Supper time and bedtime in the Box
Then one of our nannies comes into our room with our bucket of food. She puts it down with a clang on the floor outside the Box, and we both reach up with our noses, and smell to see what she’s brought. It’s our Guess-the-Food-and-Nanny game. We can’t see her, but the smell comes bouncing over the glass wall and into our noses, and it’s whoever guesses first.
‘Fish soup!’ Masha laughs. ‘And Aunty Dusya!’
I love it when Masha laughs; it comes bubbling up inside me and then I can’t stop laughing.
‘Fish soup it is, you little bed bugs,’ calls Aunty Dusya from outside the Box. Then she clicks open the glass door and comes in with our bowl, all smiling in her eyes.
‘Open up.’ We both put our heads between the bars with our mouths wide open, to get all the soup one by one spoonful each.
‘Nyet!! – she’s getting the fish eyes, I saw, I saw!’
‘Now hush, Masha – as if I pick out the nice bits for her.’

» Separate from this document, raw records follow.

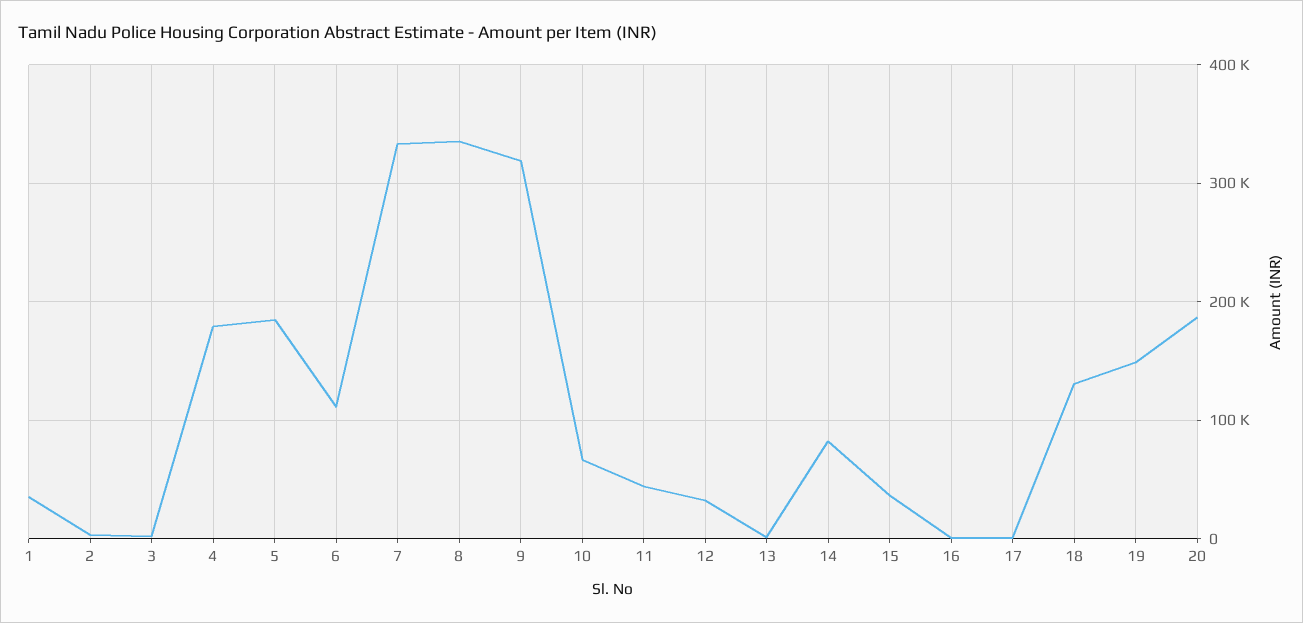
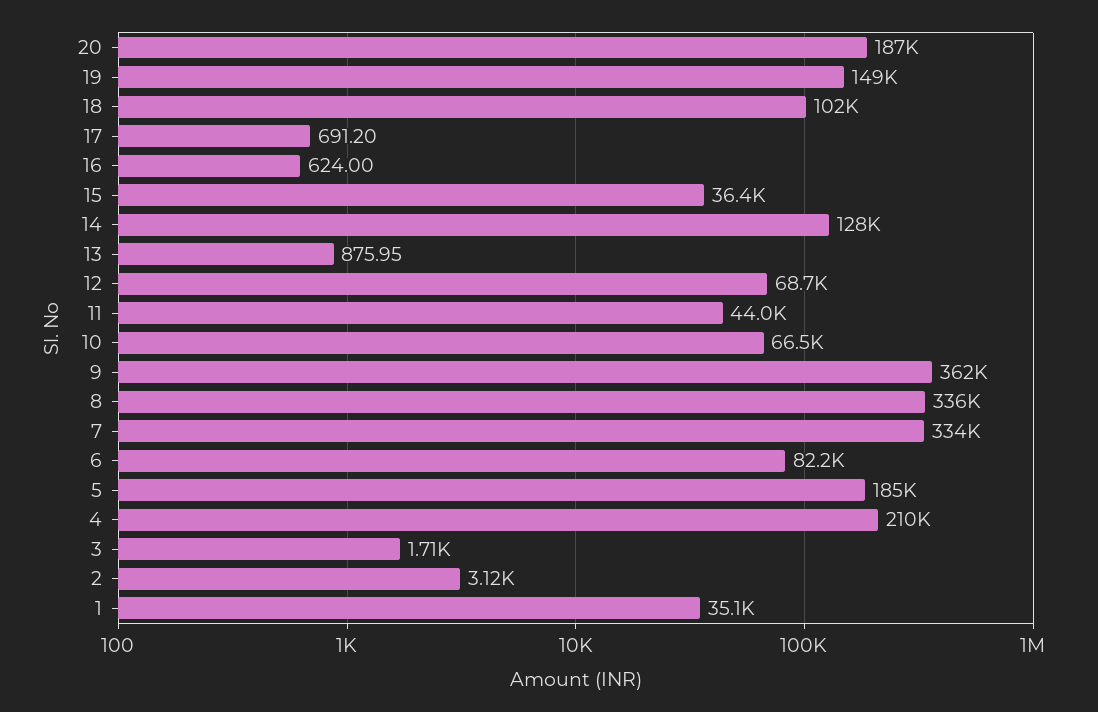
  {
    "1": 35100,
    "2": 3120,
    "3": 1710,
-   "4": 180000,
+   "4": 210000,
    "5": 185000,
-   "6": 110000,
+   "6": 82200,
    "7": 334000,
    "8": 336000,
-   "9": 320000,
+   "9": 362000,
    "10": 66500,
    "11": 44000,
-   "12": 30000,
+   "12": 68700,
    "13": 875.95,
-   "14": 80000,
+   "14": 128000,
    "15": 36400,
    "16": 624,
    "17": 691.2,
-   "18": 130000,
+   "18": 102000,
    "19": 149000,
    "20": 187000
  }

‘You do, you do – I can see, I can!’
‘Don’t be ridiculous.’ It’s hard to hear Aunty Dusya because she’s got her mask on, like everyone. Except Mummy, who’s got the same bugs as us. And Nastya, when she’s being mean. ‘And stop gobbling it down, Masha, like a starving orphan, or you’ll be sick again. Yolki palki! I don’t know any child at all for being sick as often as you. You’re as thin as a rat.’

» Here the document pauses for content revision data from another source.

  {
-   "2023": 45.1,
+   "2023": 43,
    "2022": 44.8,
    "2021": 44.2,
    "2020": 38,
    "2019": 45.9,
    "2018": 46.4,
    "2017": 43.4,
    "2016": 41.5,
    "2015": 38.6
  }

‘I’m thinner than a rat,’ says Masha. ‘And Dasha’s fat as a fat fly, so I should get the popping eyes!’
I don’t know what a rat is. We don’t have them in our Box.
‘What’s a rat?’ I ask.
‘Oooh, it’s a little animal with a twitching nose and bright eyes, that always asks questions. Here’s your bread.’
‘I want white bread, not black bread,’ says Masha, taking it anyway.

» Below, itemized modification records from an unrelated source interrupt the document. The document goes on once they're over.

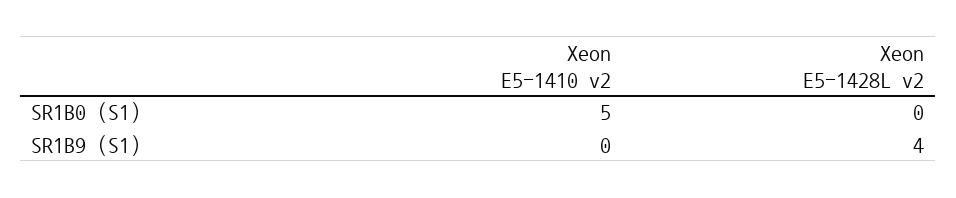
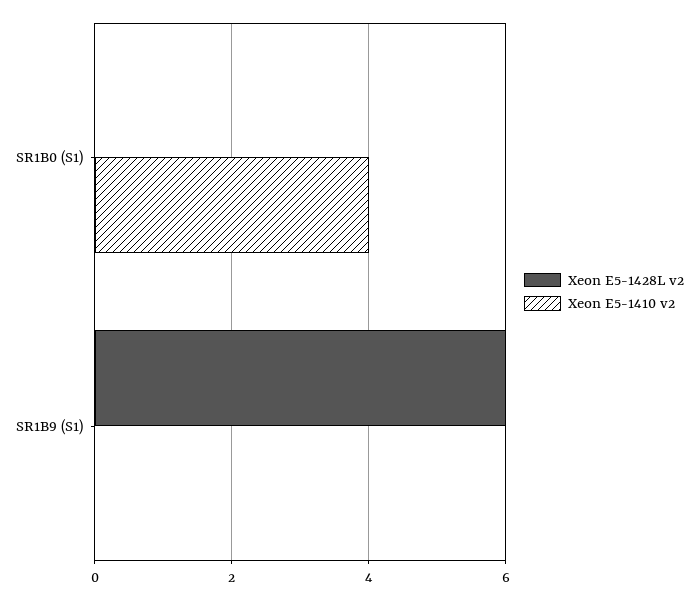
  {
    "Xeon E5-1410 v2": {
-     "SR1B0 (S1)": 5,
+     "SR1B0 (S1)": 4,
      "SR1B9 (S1)": 0
    },
    "Xeon E5-1428L v2": {
      "SR1B0 (S1)": 0,
-     "SR1B9 (S1)": 4
+     "SR1B9 (S1)": 6
    }
  }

‘You’ll be asking for caviar next. Be grateful for what you get.’ We’re always being told to be grateful. Every single day. Grateful is being thankful for being looked after all the time. ‘I’ll come back in half an hour to clean you up, and then lights out.’
Masha stuffs her bread into her mouth all in one, so her cheeks blow out, and looks up at the ceiling as she chews. We know all our nannies’ names off by heart. And all our cleaners’ too. And all our doctors’. Aunty Dusya says only special people can see us as we’re a Big Secret. She says it has it in black writing on the door. I don’t know why we’re a Big Secret. Maybe all children are Big Secrets? Masha doesn’t know either.
I love black bread because it’s soft and juicy, and fills me all up in my tummy. I have to stuff it all in my mouth, though, because if I didn’t, Masha would take it.
Aunty Dusya comes back to wash us after we’ve done a poo and a pee in our nappy, and gives us a nice new one.
‘I’m scared of the cockroaches, Aunty Dusya.’
‘Nonsense, Dashinka, there aren’t any cockroaches.’
‘Yes, there is!’ Masha shouts and points up. ‘See that crackle up there?’